2009-06-22
Solaris 10 NFS server parameters that we change and why
One of the ways that Solaris does not make me happy is that they do not seem to have changed various system defaults since, oh, 1996, when machines were much smaller than they are now. As a result, we have accumulated a set of NFS server parameters that we have had to change in order to get decent performance and functionality.
(This set is not particularly novel, which is part of the irritation; pretty much everyone winds up making many of these changes sooner or later. But instead of the system shipping with sensible defaults, you are left to discover them on your own, or not discover them and wonder why your theoretically powerful and modern Solaris NFS server is performing pathetically badly. Or why it is exploding.)
Unless mentioned otherwise, all of these parameters are set (or changed,
really) in /etc/default/nfs:
NFSD_SERVERS, from 16 to 512The maximum number of concurrent NFS requests. The default is too low to get decent performance under load, and has been for years. This is one of the standard tuneables that everyone says you should change, but beware; the usual advice on the Internet is to set it to 1024, but on our fileservers having that many NFS server threads locked up my test system (running on reasonably beefy hardware).
(Apparently the NFS server threads are very high priority, and if you have too many of them they will happily eat all of your CPU.)
LOCKD_SERVERS, from 20 to 128
LOCKD_LISTEN_BACKLOG, from 32 to 256The maximum number of simultaneous NFS lock requests.

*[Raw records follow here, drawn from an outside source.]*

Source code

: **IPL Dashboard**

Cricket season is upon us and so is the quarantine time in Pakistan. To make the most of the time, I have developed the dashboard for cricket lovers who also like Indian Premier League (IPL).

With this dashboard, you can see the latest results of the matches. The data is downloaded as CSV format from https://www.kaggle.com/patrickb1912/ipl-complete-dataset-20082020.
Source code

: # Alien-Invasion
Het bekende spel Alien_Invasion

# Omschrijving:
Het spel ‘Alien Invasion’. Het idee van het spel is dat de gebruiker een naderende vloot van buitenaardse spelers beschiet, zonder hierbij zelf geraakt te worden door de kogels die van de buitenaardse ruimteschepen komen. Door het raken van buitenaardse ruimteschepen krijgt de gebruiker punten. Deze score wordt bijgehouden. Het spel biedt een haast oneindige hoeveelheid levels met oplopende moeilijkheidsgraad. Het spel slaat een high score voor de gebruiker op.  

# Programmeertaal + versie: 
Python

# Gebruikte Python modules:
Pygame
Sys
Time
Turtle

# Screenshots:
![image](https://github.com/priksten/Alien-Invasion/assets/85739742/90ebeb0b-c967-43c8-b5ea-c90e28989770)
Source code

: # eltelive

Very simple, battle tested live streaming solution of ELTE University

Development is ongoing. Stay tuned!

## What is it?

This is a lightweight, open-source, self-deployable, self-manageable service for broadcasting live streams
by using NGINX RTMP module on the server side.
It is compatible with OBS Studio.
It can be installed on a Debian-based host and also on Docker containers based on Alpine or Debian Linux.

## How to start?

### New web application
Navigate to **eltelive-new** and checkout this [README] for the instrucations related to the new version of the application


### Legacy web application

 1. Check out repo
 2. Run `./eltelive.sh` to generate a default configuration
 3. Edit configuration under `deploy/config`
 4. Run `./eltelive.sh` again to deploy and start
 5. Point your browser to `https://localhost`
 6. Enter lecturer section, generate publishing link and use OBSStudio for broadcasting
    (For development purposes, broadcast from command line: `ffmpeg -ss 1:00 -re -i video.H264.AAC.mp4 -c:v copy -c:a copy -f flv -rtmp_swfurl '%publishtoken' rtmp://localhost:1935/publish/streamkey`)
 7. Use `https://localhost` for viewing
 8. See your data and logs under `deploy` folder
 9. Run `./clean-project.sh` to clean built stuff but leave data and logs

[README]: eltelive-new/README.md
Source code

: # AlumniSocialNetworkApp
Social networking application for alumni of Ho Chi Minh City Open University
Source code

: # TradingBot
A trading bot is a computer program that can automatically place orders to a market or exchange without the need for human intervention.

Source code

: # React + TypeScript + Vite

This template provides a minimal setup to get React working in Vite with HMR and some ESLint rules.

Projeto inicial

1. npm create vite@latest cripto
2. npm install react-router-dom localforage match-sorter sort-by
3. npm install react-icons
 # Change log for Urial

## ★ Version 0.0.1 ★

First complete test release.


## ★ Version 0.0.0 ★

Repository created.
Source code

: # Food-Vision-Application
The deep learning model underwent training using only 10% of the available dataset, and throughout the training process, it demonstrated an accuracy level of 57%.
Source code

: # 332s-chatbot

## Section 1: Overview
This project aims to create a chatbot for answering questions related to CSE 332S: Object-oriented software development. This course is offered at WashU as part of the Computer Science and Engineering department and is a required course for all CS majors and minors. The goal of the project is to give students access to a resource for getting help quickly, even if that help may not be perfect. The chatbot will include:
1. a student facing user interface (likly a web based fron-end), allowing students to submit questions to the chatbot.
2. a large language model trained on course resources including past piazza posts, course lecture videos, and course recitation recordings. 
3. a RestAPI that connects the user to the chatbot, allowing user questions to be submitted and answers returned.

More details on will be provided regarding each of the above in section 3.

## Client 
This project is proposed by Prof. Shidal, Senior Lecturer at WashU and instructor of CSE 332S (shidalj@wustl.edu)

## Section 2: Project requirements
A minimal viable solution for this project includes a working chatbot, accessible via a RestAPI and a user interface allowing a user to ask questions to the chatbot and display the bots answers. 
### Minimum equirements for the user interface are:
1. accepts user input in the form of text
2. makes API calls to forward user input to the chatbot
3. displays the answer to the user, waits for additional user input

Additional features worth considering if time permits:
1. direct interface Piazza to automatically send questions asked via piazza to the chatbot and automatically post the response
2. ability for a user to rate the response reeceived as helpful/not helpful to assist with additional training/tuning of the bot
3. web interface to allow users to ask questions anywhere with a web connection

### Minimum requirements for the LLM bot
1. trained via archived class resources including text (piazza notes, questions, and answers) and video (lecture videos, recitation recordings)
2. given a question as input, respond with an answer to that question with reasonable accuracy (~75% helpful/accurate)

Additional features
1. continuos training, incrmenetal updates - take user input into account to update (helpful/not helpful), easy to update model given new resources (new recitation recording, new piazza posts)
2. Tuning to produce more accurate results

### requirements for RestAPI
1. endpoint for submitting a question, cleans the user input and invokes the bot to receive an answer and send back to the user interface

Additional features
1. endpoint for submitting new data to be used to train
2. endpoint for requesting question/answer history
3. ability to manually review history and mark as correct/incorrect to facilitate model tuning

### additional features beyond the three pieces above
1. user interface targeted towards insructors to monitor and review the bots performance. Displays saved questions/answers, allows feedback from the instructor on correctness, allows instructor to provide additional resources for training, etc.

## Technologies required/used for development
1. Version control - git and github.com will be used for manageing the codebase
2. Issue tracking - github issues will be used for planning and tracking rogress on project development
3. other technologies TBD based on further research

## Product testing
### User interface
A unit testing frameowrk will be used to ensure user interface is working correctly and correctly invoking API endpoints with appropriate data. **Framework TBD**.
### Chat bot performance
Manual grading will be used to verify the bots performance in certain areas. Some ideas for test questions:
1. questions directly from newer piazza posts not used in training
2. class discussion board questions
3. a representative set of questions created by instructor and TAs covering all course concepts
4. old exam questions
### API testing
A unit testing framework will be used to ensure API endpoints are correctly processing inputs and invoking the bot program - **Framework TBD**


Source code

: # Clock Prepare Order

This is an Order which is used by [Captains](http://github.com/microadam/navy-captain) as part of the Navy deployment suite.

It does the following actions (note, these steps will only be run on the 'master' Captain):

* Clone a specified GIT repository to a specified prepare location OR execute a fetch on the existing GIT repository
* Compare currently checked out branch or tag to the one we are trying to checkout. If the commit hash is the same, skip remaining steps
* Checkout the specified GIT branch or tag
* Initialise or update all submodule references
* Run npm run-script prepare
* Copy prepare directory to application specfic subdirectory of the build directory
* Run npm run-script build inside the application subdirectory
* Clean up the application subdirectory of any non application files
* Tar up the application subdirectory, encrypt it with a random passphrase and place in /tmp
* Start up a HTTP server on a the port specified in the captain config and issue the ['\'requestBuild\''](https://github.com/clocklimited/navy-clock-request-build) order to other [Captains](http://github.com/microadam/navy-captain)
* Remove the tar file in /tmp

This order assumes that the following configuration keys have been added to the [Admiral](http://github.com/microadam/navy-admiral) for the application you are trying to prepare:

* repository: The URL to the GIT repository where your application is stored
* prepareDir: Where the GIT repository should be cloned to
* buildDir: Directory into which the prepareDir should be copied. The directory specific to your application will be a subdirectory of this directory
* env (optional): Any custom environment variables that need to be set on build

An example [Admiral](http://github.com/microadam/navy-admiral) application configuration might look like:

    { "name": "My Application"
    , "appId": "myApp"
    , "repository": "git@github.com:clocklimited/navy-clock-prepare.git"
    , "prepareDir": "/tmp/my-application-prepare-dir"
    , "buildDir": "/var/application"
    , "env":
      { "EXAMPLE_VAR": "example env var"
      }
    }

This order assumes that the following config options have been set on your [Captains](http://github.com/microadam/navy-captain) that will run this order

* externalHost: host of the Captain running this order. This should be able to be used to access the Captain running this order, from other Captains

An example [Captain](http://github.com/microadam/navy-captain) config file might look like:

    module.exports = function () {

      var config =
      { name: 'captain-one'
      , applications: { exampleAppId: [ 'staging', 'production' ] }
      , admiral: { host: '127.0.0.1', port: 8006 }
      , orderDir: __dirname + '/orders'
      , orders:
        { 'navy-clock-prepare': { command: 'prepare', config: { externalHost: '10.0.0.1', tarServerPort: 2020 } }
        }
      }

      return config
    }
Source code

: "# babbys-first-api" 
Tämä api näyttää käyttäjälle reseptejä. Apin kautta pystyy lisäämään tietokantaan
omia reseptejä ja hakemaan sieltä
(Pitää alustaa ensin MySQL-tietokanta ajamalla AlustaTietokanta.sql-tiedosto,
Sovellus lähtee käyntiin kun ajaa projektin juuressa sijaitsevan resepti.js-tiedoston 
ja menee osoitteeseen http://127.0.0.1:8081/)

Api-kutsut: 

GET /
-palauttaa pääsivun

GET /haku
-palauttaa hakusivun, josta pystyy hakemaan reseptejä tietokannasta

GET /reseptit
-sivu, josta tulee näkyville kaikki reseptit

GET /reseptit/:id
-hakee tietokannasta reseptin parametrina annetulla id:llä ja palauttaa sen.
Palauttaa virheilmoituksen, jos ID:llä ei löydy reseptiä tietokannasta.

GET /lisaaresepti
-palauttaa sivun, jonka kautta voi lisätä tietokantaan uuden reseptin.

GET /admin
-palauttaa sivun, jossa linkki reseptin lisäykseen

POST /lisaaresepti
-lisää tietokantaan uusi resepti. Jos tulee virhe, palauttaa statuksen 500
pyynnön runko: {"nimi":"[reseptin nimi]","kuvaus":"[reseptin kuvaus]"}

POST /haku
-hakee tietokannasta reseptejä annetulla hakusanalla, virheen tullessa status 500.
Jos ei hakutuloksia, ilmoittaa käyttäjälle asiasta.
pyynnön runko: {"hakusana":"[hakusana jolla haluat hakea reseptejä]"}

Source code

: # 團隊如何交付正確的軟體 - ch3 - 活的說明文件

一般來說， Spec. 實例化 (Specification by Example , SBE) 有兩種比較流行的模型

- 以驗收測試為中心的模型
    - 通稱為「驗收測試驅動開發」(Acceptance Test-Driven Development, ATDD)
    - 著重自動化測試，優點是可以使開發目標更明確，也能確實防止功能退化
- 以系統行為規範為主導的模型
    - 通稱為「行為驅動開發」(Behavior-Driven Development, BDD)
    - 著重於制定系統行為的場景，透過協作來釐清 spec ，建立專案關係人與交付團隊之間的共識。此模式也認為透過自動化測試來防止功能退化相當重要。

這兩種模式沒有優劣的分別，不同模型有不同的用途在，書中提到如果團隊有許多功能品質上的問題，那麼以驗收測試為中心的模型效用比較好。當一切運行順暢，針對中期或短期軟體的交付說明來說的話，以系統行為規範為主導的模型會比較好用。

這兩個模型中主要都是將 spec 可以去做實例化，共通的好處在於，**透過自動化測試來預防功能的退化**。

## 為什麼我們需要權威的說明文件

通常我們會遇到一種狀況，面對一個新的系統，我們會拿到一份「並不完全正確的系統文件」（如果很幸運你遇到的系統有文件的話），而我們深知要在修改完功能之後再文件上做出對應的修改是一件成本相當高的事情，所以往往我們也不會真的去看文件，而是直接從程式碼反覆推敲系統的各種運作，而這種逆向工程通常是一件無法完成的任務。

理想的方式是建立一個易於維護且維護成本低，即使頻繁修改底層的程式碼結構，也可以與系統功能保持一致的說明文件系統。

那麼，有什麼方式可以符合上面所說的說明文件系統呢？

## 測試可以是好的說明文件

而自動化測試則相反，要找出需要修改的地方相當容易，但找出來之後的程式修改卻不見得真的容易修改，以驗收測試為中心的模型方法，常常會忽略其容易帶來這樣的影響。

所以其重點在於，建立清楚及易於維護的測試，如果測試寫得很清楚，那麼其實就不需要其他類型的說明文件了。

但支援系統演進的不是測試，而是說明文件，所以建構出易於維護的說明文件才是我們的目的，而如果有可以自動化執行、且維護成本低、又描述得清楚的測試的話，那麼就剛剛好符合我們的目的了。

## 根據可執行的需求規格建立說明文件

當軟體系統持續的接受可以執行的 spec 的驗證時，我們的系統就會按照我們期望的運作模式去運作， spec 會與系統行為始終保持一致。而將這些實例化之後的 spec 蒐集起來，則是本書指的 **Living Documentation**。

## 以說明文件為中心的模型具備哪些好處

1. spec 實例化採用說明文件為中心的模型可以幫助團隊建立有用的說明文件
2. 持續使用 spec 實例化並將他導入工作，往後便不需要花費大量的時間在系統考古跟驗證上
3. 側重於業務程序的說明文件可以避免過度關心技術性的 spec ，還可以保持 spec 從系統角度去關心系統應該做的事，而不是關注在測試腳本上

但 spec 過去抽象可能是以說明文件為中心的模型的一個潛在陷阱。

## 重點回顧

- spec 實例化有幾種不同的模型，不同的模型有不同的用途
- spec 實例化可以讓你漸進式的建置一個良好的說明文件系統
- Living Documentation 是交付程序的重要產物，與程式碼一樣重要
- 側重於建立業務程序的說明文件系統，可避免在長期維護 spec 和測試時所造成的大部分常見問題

We saw NFS locking failures under production load that were cured by doing this. I believe that
LOCKD_SERVERSis the important one, but we haven't tested this.NFS_SERVER_VERSMAX, from 4 to 3The maximum NFS protocol version that the server will use.
We're wimps. NFS v4 is peculiar and we've never tested it, and I have no desire to find out all the ways that Linux and Solaris don't get along about it. So even if machines think that they're capable of doing it, we don't want them to.
set nfssrv:nfs_portmon = 1, which is set in/etc/system.Require NFS requests to come from reserved ports. In theory you might be able to change this on a live system with
mdb -kw, but really, just schedule a reboot.
As a cautionary note on Solaris 10 x86, remember to update the boot
archive with 'bootadm update-archive' every time
you change /etc/system. I don't think that changing /etc/default/nfs
requires updating the boot archive, but it can't hurt to run the
command anyways.
Necessary disclaimer: these work for us but may not work for you. Always test your system.
2009-06-12
What I know about Solaris 10 NFS server file lock limits
Suppose that you have a Solaris fileserver and a bunch of NFS clients
(in this case they're Linux machines, but I don't think it matters).
Perhaps one or two of them are Samba servers. Further suppose that your
client machines start reporting things like 'fcntl() failed: No locks
available'. What is limiting you, and what do you do about it?
(We'll assume that you use tools like lslk to rule out some process on
a client machine holding on to a lot of locks.)
Although it's dangerous to extrapolate from current OpenSolaris code (and the lack of documented tuneable parameters), it seems as if Solaris 10 has no intrinsic limit on how many file locks it supports; if you ask for too many for the system to handle, your processes just start going to sleep as they wait for kernel memory to be freed up.
However, there does appear to be a limit on how many concurrent NFS
locking requests the server will handle; this is the setting for
LOCKD_SERVERS in /etc/default/nfs, which defaults to 20. It
appears that if you run into this limit, clients start getting these 'no
locks available' messages. Since this is based on concurrent requests,
not the total number of locks used, it looks like you can run into
this if you merely have some clients doing a lot of short term locking
requests.
(It's also possible that you can run into this if the server is short of memory in general, so that the NFS locking requests start running into the 'sleep waiting for kernel memory' issue, clogging up this limited supply of threads.)
From our experience, using svcadm to disable and re-enable
the nlockmgr service is enough to pick up changes to
/etc/default/nfs. This did make file locking stuff on the clients
stall for about thirty seconds or so, but even still that was a lot less
drastic than, say, rebooting the fileserver.